The way the devil seems to taunt Pio in the film about his previous debaucheries is like a graphic reminder of the accusations leveled against LaBeouf, and also feels like a confessional moment for Ferrara himself, coming to terms with his decades of decadence. Asia Argento also appears in the film as an almost Satanic figure who nonetheless confesses to Pio, but in a disturbing way.

“You know, that scene is right out of the letters of Pio. Right out of them,” explained Ferrara. “He’s talking about a confrontation with the devil. He’s talking specifically about a tall man, but the way he lays it out, it can be anyone, it’s not so clear-cut […] I knew we needed an actor [to nail it]. It’s one thing having a letter that’s very specific about an event that really happened, but we had to get it up in front of the camera.”

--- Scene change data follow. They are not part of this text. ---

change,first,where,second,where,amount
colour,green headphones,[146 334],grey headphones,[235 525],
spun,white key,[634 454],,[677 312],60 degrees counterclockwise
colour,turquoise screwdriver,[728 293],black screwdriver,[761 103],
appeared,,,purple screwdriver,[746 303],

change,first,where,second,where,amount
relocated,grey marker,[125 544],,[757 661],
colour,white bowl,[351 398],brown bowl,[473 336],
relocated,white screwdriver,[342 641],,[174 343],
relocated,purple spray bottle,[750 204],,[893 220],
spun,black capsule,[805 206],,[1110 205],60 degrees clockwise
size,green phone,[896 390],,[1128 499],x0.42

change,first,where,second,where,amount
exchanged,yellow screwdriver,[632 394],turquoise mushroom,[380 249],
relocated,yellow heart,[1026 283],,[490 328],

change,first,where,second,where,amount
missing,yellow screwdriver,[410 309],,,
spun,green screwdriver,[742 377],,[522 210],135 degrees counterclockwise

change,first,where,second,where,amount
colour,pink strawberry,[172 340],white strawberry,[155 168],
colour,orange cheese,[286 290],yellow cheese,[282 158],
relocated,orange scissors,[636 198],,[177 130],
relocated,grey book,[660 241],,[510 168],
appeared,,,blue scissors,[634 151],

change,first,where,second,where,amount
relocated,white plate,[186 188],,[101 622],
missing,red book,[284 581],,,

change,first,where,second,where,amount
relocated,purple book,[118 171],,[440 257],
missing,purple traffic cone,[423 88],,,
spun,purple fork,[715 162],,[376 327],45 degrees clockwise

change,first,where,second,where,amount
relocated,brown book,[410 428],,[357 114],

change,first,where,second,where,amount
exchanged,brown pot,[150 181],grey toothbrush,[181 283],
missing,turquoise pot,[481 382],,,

It’s a haunting scene. Like LaBeouf, Argento has come under fire during #MeToo for alleged actions in the past. Seeing the two of them with Ferrara (perhaps the cinematic patron saint of iniquity-turned-transcendence), united in a film about suffering and spiritual transformation, is surprisingly moving. Say what you will about platforming people with alleged incidences of violence and awful behavior, but watching Padre Pio elucidates the monstrosity that is the human subject, and the amount of suffering, compassion, and forgiveness it takes to fight the beast.

“Forgiveness is what it’s all about, what Christ is all about,” said Ferrara. “And you know, if you can’t find that… I mean, a lot of people can’t. I know it’s not easy. It’s very, very difficult. It’s the hardest thing to pray for your enemy, to turn the other cheek, find forgiveness, that’s like, it’s easy to say, not easy to do. But if you can’t find it, I don’t see any hope, because we’re all sinners. I mean, we all have the capacity to be sinners. Very few of us walk in Jesus’ shoes.”

From Gravitas Ventures, Padre Pio is now in select theaters and available to purchase or rent through video on demand.